● **Instructions for the task**
Below are records; count the lines that contain "done" and give only the total.

**** Exercise data

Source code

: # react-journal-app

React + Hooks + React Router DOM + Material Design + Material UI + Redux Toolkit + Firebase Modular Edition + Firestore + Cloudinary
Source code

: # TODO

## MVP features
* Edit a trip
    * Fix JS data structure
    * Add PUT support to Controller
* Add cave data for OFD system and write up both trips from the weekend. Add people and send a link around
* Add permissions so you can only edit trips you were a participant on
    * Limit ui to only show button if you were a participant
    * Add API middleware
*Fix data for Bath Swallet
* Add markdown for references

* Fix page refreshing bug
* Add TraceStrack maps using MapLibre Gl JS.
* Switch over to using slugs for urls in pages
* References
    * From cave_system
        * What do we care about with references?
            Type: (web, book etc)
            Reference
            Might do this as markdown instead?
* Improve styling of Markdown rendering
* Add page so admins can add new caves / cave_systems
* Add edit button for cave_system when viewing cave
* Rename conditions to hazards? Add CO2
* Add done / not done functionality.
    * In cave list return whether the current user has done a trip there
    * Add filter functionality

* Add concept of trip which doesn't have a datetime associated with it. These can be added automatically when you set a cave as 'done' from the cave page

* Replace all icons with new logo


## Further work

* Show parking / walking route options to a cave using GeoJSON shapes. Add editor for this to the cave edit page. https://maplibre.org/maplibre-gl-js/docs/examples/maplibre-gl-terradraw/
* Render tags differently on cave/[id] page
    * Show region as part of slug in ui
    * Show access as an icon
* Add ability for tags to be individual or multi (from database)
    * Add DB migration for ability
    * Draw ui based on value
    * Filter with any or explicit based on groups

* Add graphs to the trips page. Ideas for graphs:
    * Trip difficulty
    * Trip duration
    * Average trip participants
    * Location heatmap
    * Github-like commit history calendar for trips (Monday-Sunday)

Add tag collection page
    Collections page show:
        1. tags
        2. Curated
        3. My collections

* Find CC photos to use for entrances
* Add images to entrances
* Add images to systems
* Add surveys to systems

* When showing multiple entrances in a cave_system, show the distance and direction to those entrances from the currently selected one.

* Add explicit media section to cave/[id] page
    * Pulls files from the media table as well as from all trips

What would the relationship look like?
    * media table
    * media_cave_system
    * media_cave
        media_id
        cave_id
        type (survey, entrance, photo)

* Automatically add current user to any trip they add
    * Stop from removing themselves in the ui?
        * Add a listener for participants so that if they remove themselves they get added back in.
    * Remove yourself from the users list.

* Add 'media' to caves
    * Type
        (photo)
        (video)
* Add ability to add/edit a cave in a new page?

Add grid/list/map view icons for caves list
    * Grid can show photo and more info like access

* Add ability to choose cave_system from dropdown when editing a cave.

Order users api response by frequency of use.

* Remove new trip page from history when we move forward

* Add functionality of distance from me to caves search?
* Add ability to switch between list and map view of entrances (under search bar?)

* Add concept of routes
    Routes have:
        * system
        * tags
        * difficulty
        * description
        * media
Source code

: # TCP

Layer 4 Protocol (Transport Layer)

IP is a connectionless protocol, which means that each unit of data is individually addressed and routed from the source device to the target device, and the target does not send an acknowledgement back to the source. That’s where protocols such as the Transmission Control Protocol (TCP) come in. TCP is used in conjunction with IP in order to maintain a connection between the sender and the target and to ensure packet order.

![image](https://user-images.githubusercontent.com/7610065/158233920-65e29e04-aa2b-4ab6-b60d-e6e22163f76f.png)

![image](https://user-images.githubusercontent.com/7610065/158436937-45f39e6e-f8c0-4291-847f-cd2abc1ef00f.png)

********
**** Exercise data

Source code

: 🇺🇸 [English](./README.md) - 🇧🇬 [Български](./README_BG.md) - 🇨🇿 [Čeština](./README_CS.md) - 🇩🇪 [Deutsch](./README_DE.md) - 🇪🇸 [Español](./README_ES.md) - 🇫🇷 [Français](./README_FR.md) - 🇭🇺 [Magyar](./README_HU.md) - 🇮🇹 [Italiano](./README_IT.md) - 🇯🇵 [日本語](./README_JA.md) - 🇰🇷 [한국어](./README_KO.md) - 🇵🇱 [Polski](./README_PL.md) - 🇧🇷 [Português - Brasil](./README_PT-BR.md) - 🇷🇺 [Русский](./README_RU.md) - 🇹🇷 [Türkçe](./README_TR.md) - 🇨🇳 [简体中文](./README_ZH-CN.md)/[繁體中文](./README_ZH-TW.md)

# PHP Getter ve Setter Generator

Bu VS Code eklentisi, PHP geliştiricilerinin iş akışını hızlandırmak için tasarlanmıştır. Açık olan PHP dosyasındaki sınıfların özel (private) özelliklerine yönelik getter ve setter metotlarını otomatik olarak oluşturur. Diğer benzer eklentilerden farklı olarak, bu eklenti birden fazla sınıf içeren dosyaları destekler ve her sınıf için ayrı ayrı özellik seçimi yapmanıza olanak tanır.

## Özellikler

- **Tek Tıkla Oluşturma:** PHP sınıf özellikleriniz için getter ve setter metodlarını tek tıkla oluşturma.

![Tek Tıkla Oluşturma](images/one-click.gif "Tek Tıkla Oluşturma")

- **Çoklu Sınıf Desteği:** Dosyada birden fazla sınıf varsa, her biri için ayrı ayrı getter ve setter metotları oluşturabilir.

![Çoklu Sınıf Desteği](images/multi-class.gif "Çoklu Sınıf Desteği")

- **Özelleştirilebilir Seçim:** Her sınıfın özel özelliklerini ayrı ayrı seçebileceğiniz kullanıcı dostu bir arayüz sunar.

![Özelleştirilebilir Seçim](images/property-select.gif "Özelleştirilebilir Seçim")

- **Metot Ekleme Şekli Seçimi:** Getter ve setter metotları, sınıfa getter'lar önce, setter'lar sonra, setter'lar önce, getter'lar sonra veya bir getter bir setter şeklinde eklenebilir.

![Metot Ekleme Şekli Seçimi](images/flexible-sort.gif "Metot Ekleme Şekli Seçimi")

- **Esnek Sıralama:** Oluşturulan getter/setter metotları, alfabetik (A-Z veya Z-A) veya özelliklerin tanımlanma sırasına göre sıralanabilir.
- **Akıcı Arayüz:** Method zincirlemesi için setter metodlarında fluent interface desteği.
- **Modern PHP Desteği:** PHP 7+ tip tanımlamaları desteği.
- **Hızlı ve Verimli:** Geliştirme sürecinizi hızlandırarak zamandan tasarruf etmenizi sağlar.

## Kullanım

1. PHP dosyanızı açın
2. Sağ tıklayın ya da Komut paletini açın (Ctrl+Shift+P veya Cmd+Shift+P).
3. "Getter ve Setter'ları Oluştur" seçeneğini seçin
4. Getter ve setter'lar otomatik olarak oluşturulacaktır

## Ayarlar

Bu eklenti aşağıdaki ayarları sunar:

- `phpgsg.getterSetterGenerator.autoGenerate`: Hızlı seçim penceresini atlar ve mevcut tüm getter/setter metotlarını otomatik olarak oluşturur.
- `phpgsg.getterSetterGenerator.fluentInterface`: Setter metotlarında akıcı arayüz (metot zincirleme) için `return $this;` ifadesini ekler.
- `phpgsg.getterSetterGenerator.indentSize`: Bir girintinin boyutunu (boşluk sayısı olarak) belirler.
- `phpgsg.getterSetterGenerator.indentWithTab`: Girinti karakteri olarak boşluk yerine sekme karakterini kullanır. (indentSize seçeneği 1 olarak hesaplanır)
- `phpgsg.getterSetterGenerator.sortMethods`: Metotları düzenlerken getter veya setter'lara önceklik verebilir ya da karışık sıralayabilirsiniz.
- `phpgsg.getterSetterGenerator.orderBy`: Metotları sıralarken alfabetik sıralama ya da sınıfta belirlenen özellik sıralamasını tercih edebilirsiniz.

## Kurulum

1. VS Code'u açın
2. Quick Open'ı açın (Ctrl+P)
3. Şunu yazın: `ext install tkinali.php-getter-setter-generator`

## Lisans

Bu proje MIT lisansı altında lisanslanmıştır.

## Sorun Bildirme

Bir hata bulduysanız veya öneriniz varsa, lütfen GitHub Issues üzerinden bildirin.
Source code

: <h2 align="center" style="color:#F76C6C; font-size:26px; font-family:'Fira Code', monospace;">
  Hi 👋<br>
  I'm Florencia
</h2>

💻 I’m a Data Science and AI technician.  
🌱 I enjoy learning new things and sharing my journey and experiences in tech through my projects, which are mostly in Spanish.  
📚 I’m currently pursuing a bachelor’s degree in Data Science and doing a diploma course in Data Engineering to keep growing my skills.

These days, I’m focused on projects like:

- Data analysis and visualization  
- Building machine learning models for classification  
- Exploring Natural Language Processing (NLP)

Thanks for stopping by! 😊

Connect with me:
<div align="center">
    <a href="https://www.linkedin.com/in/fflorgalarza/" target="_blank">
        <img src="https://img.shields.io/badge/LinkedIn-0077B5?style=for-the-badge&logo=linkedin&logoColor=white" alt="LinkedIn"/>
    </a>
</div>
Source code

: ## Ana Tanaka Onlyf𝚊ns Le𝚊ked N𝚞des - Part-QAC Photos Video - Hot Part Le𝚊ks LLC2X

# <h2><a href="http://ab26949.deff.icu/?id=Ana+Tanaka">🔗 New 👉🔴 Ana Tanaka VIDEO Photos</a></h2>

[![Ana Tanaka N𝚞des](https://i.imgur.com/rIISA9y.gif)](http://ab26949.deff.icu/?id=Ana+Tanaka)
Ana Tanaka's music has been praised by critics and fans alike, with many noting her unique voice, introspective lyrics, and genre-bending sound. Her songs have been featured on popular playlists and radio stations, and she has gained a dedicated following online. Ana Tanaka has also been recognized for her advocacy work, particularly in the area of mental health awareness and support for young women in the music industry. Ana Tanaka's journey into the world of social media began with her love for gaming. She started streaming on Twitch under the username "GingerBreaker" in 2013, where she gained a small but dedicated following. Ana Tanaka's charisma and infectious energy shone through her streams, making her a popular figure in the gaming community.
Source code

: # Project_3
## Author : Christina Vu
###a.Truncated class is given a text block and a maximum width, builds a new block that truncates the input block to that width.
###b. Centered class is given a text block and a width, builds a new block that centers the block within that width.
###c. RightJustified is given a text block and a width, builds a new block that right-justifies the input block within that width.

********

● **Response below**
3